Jamie Lee Curtis is speaking out about the dangers of plastic surgery, as well as social media's obsession with so-called physical perfection.

“I tried plastic surgery and it didn’t work. It got me addicted to Vicodin,” the “Halloween Kills” star, 62, said in a recent interview with Fast Company. “I’m 22 years sober now.”

Curtis has been candid in the past about how became addicted to opiates in the late 1980s after she was prescribed them following a minor plastic surgery for her eyes. Her secret addiction lasted for a decade until she got sober in 1999.

“I was ahead of the curve of the opiate epidemic,” she told People in 2018. “I had a 10-year run, stealing, conniving. No one knew.
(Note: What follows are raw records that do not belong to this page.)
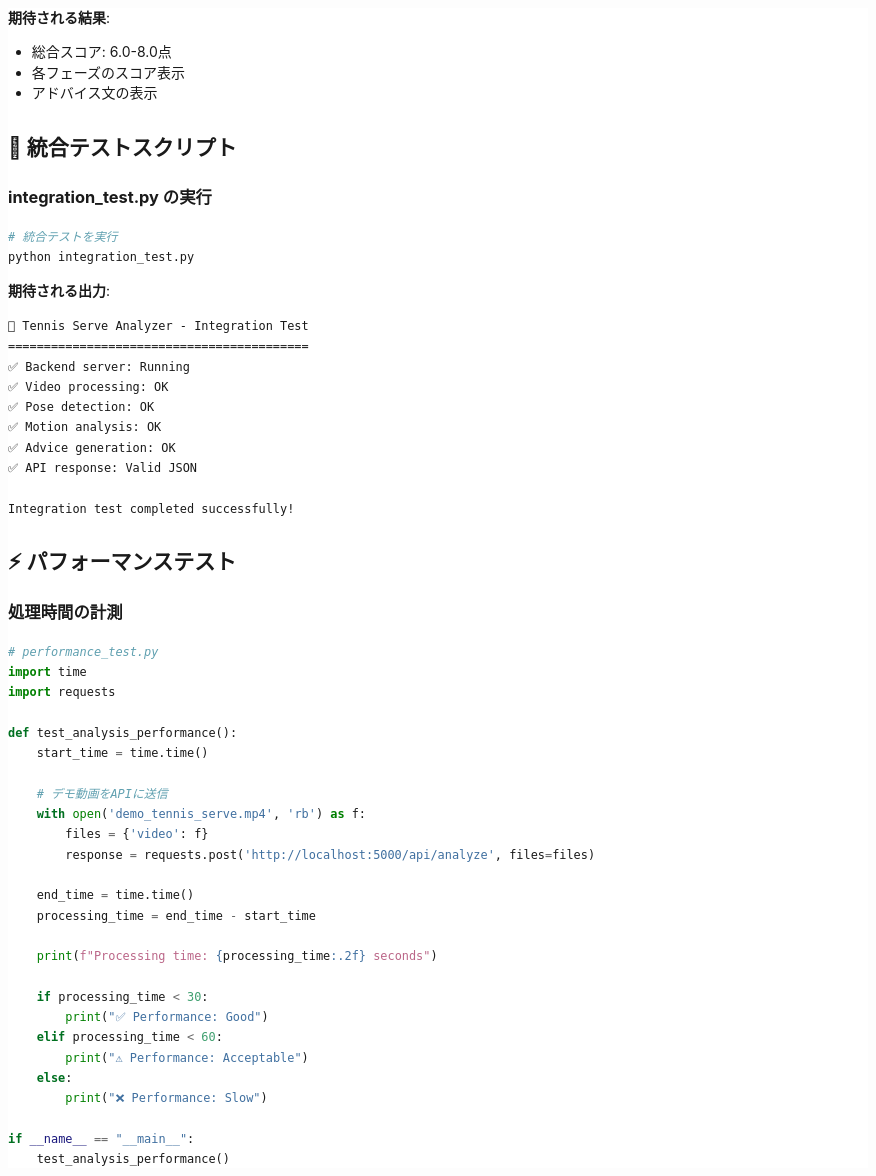**期待される結果**:
- 総合スコア: 6.0-8.0点
- 各フェーズのスコア表示
- アドバイス文の表示

## 🔧 統合テストスクリプト

### integration_test.py の実行

```bash
# 統合テストを実行
python integration_test.py
```

**期待される出力**:
```
🎾 Tennis Serve Analyzer - Integration Test
==========================================
✅ Backend server: Running
✅ Video processing: OK
✅ Pose detection: OK
✅ Motion analysis: OK
✅ Advice generation: OK
✅ API response: Valid JSON

Integration test completed successfully!
```

## ⚡ パフォーマンステスト

### 処理時間の計測

```python
# performance_test.py
import time
import requests

def test_analysis_performance():
    start_time = time.time()
    
    # デモ動画をAPIに送信
    with open('demo_tennis_serve.mp4', 'rb') as f:
        files = {'video': f}
        response = requests.post('http://localhost:5000/api/analyze', files=files)
    
    end_time = time.time()
    processing_time = end_time - start_time
    
    print(f"Processing time: {processing_time:.2f} seconds")
    
    if processing_time < 30:
        print("✅ Performance: Good")
    elif processing_time < 60:
        print("⚠️ Performance: Acceptable")
    else:
        print("❌ Performance: Slow")

if __name__ == "__main__":
    test_analysis_performance()
```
No one."

 Related:The "Halloween" star kept her addiction to pain pills a secret from friends and family throughout the 1990s.

In her recent interview, the actor and producer also bemoaned culture’s unhealthy and unattainable beauty standards, which she believes are only intensified by social media.

“The current trend of fillers and procedures, and this obsession with filtering, and the things that we do to adjust our appearance on Zoom are wiping out generations of beauty,” she said. “Once you mess with your face, you can’t get it back.”

While she acknowledged social media can have some benefits, including its role in activism and showcasing “people doing amazing things,” Curtis also said social media can be “very dangerous.”

“It’s like giving a chainsaw to a toddler,” she said. “We just don’t know the longitudinal effect, mentally, spiritually and physically, on a generation of young people who are in agony because of social media, because of the comparisons to others. All of us who are old enough know that it’s all a lie — it’s a real danger to young people.”

In an interview on TODAY with Hoda & Jenna earlier this year, the “True Lies” star opened up about her journey toward confidence and self-acceptance, which is tied to her sobriety.

“I’m sober 22 years, and … I can’t live without my sobriety,” she said. “My sobriety has been the key to freedom, the freedom to be me, to not be looking in the mirror in the reflection and trying to see somebody else. I look in the mirror. I see myself. I accept myself.”